L'approche temporelle en urbanisme

Par Villefluctuante

Qu'est-ce que la durabilité? La qualité de ce qui est durable ; Espace de temps durant lequel un bien est apte à satisfaire un besoin auquel il correspond ; Durée au-delà de laquelle il n'est plus rentable de maintenir en état un équipement. Synon. permanence, pérennité, persistance.

Les politiques temporelles précédemment décrites font parties du développement durable et il convient maintenant de s’interroger sur leur intégration dans la planification.
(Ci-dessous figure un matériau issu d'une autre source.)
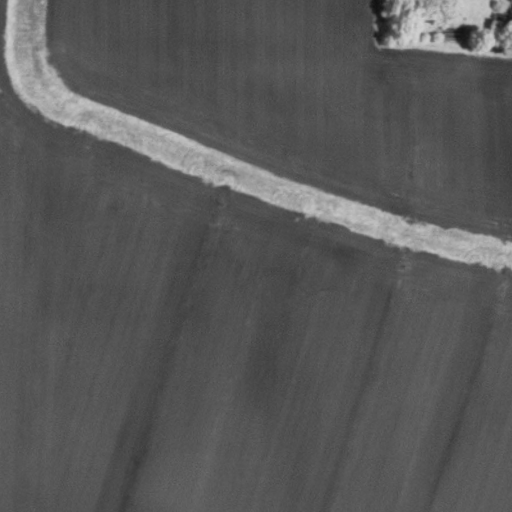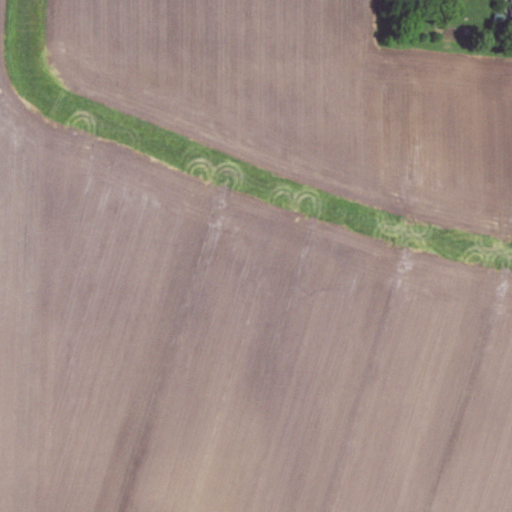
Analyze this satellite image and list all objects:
building: (509, 8)
building: (453, 33)
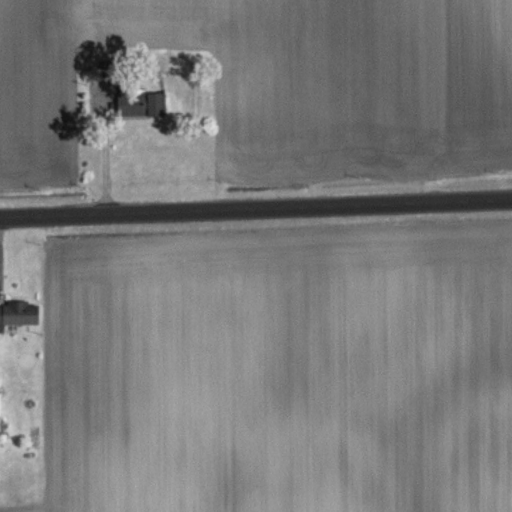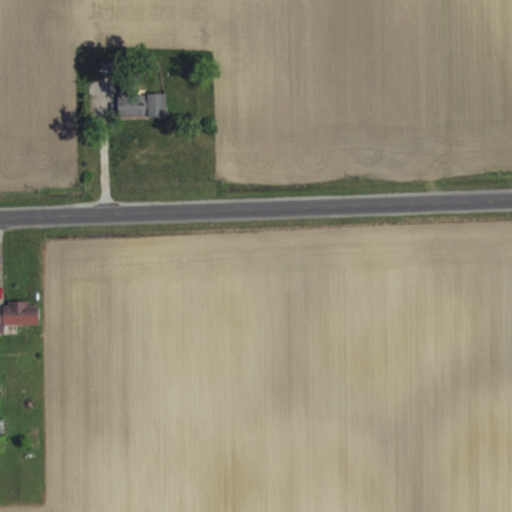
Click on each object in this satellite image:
building: (108, 80)
building: (141, 115)
road: (107, 152)
road: (256, 206)
building: (19, 326)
Plan souple / plan temporel. Dans « Espace, temps, architecture », Siegfried GIEDON écrit « qu’on a pris parfaitement conscience du fait qu'il faut répondre simultanément à des besoins fort divers et qu'il est nécessaire de faire de la ville un « champ dynamique » de forces corrélatives et interdépendantes [...]. Au lieu d'un plan général, comme on en dressait au début du siècle, l'urbanisme exige à l'heure actuelle un programme général flexible, capable de tenir compte des changements temporels, c'est à dire de laisser la porte ouverte au hasard »63. D’autres auteurs, tel que le célèbre urbaniste américain Kevin Lynch, vont même plus loin :

« On pourrait dresser la carte de la densité et de la nature des signes du temps dans une région. Elle comporterait des références au passé reconnaissables par une personne bien informée : bâtiments anciens, ruines, inscriptions, monuments, cimetières, vieux arbres, activités traditionnelles, etc. Y seraient également indiqués les endroits où on peut relever les heures du jour ou la saison, et où existent des signes perceptibles d'événements à venir : activités préparatoires, tendances visibles, communication des intentions futures, etc. Une telle carte servirait à l'amélioration de la communication officielle du temps. Des enquêtes de ce genres restent à faire. Jusqu'à présent, l'intérêt pour la forme temporelle s'est concentré exclusivement sur la conservation des bâtiments et des sites anciens.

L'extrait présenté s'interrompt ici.